1.2 Cluster Use Scenarios

During normal NCS operations, each server node is in constant communication with the other nodes. Slave nodes transmit repetitive signals, known heartbeat signals, to the master and the master sends similar messages to the slaves to let them know that it is still active. This continual communication between nodes enables node failure detection. The following example (Figure 1) depicts the events that would take place when a node failure is detected in a cluster of network servers that provide Web services.

Figure 1-1 Maintaining Constant Communication between Cluster Server Nodes

Web Servers 1, 2, and 3 provide their clients Internet access, e-mail, and other information through a number of Web sites hosted by these clustered nodes. Currently, the resources for Web Sites A and B are running on Web Server 1.

Whereas Web Server 1 is currently the preferred node for the cluster resources of Web Site A and Web Site B, these resources also have been configured to run on other nodes in the cluster in the event of a failure. As shown in Figure 2, when Web Server 1 fails, these resources are configured to migrate to the other nodes in the cluster.

Figure 1-2 Migrating to Other Server Nodes Within the Cluster

When the resource for Web Site A moves to Web Server 2, its IP address and Web Server doc root volume are re-instantiated (IP address bound and volume mounted) on that server. In this failover example, Web Site B’s IP address and doc root volume are also re-instantiated on Web Server 3.

With NCS, the failover process in this example happens quickly, enabling users to regain access to the Internet, Web site information, and e-mail within seconds. In most cases, users won’t even realize that they lost a connection to these resources because of NCS’ transparent reconnect capabilities.

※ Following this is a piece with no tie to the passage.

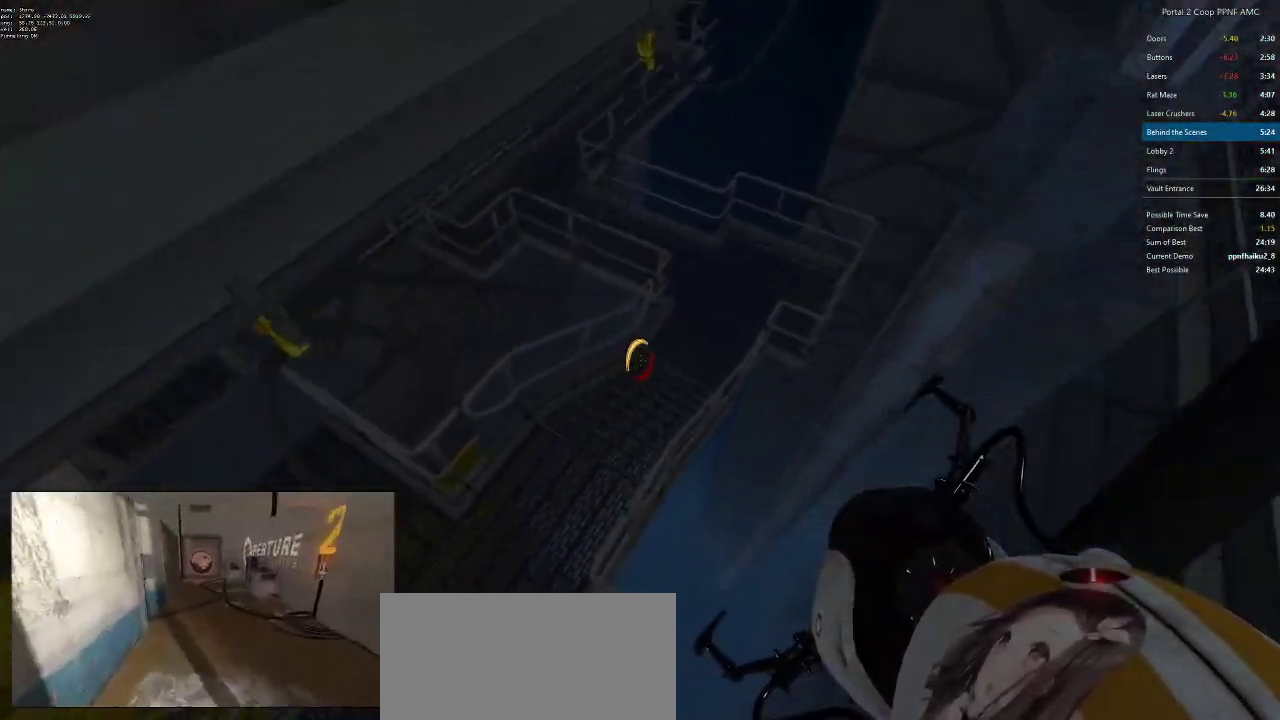
{"keys": ["d"], "mouse": ["wheel_down"], "events": [[34, "a", "down"], [34, "d", "up"], [217, "a", "up"], [217, "d", "down"], [267, "mouse_wheel_down", "down"]]}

In this same example, once the problems that caused Web Server 1 to fail are resolved, it can rejoin the cluster. In this instance, if the resources for Web site A and Web site B are configured to failback then these resources will automatically migrate back to Web Server 1. This failback allows Web Server operations to return back to their original state as they existed before Web Server 1 failed.

NetWare Cluster Services also provides manual resource migration capabilities. Network administrators can move applications, Web sites, and other cluster resources to other nodes in the cluster without waiting for a server to fail. This manual migration of resources facilitates scheduled maintenance or upgrades of individual nodes in the cluster.